▶ _PROBLEM STATEMENT_
The lines from the one with "Essentia Health-Superior East Pharmacy" through the last line below are to be copied exactly; no other lines are to be returned.

═══ RECORDED DATA ═══

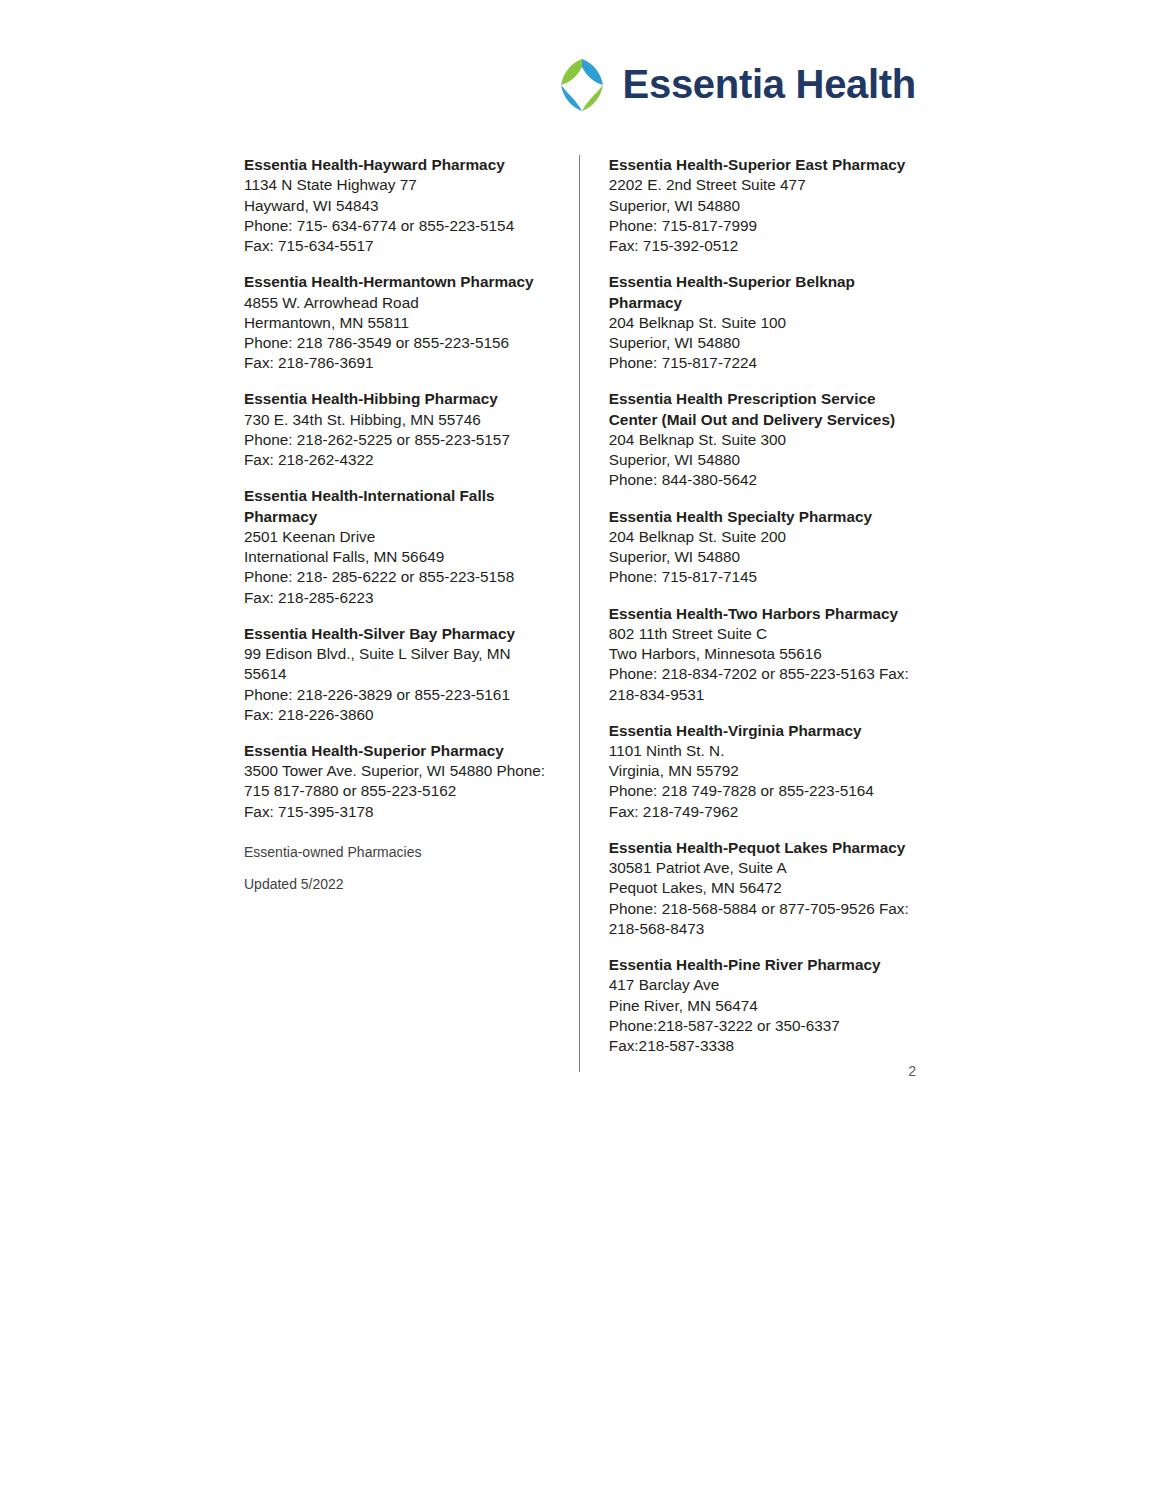Essentia Health
Essentia Health-Hayward Pharmacy
1134 N State Highway 77
Hayward, WI 54843
Phone: 715- 634-6774 or 855-223-5154
Fax: 715-634-5517
Essentia Health-Hermantown Pharmacy
4855 W. Arrowhead Road
Hermantown, MN 55811
Phone: 218 786-3549 or 855-223-5156
Fax: 218-786-3691
Essentia Health-Hibbing Pharmacy
730 E. 34th St. Hibbing, MN 55746
Phone: 218-262-5225 or 855-223-5157
Fax: 218-262-4322
Essentia Health-International Falls Pharmacy
2501 Keenan Drive
International Falls, MN 56649
Phone: 218- 285-6222 or 855-223-5158
Fax: 218-285-6223
Essentia Health-Silver Bay Pharmacy
99 Edison Blvd., Suite L Silver Bay, MN 55614
Phone: 218-226-3829 or 855-223-5161
Fax: 218-226-3860
Essentia Health-Superior Pharmacy
3500 Tower Ave. Superior, WI 54880 Phone: 715 817-7880 or 855-223-5162
Fax: 715-395-3178
Essentia-owned Pharmacies
Updated 5/2022
Essentia Health-Superior East Pharmacy
2202 E. 2nd Street Suite 477
Superior, WI 54880
Phone: 715-817-7999
Fax: 715-392-0512
Essentia Health-Superior Belknap Pharmacy
204 Belknap St. Suite 100
Superior, WI 54880
Phone: 715-817-7224
Essentia Health Prescription Service Center (Mail Out and Delivery Services)
204 Belknap St. Suite 300
Superior, WI 54880
Phone: 844-380-5642
Essentia Health Specialty Pharmacy
204 Belknap St. Suite 200
Superior, WI 54880
Phone: 715-817-7145
Essentia Health-Two Harbors Pharmacy
802 11th Street Suite C
Two Harbors, Minnesota 55616
Phone: 218-834-7202 or 855-223-5163 Fax: 218-834-9531
Essentia Health-Virginia Pharmacy
1101 Ninth St. N.
Virginia, MN 55792
Phone: 218 749-7828 or 855-223-5164
Fax: 218-749-7962
Essentia Health-Pequot Lakes Pharmacy
30581 Patriot Ave, Suite A
Pequot Lakes, MN 56472
Phone: 218-568-5884 or 877-705-9526 Fax: 218-568-8473
Essentia Health-Pine River Pharmacy
417 Barclay Ave
Pine River, MN 56474
Phone:218-587-3222 or 350-6337
Fax:218-587-3338
2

═══

▶ _WRITTEN RESPONSE_
Essentia Health-Superior East Pharmacy
2202 E. 2nd Street Suite 477
Superior, WI 54880
Phone: 715-817-7999
Fax: 715-392-0512
Essentia Health-Superior Belknap Pharmacy
204 Belknap St. Suite 100
Superior, WI 54880
Phone: 715-817-7224
Essentia Health Prescription Service Center (Mail Out and Delivery Services)
204 Belknap St. Suite 300
Superior, WI 54880
Phone: 844-380-5642
Essentia Health Specialty Pharmacy
204 Belknap St. Suite 200
Superior, WI 54880
Phone: 715-817-7145
Essentia Health-Two Harbors Pharmacy
802 11th Street Suite C
Two Harbors, Minnesota 55616
Phone: 218-834-7202 or 855-223-5163 Fax: 218-834-9531
Essentia Health-Virginia Pharmacy
1101 Ninth St. N.
Virginia, MN 55792
Phone: 218 749-7828 or 855-223-5164
Fax: 218-749-7962
Essentia Health-Pequot Lakes Pharmacy
30581 Patriot Ave, Suite A
Pequot Lakes, MN 56472
Phone: 218-568-5884 or 877-705-9526 Fax: 218-568-8473
Essentia Health-Pine River Pharmacy
417 Barclay Ave
Pine River, MN 56474
Phone:218-587-3222 or 350-6337
Fax:218-587-3338
2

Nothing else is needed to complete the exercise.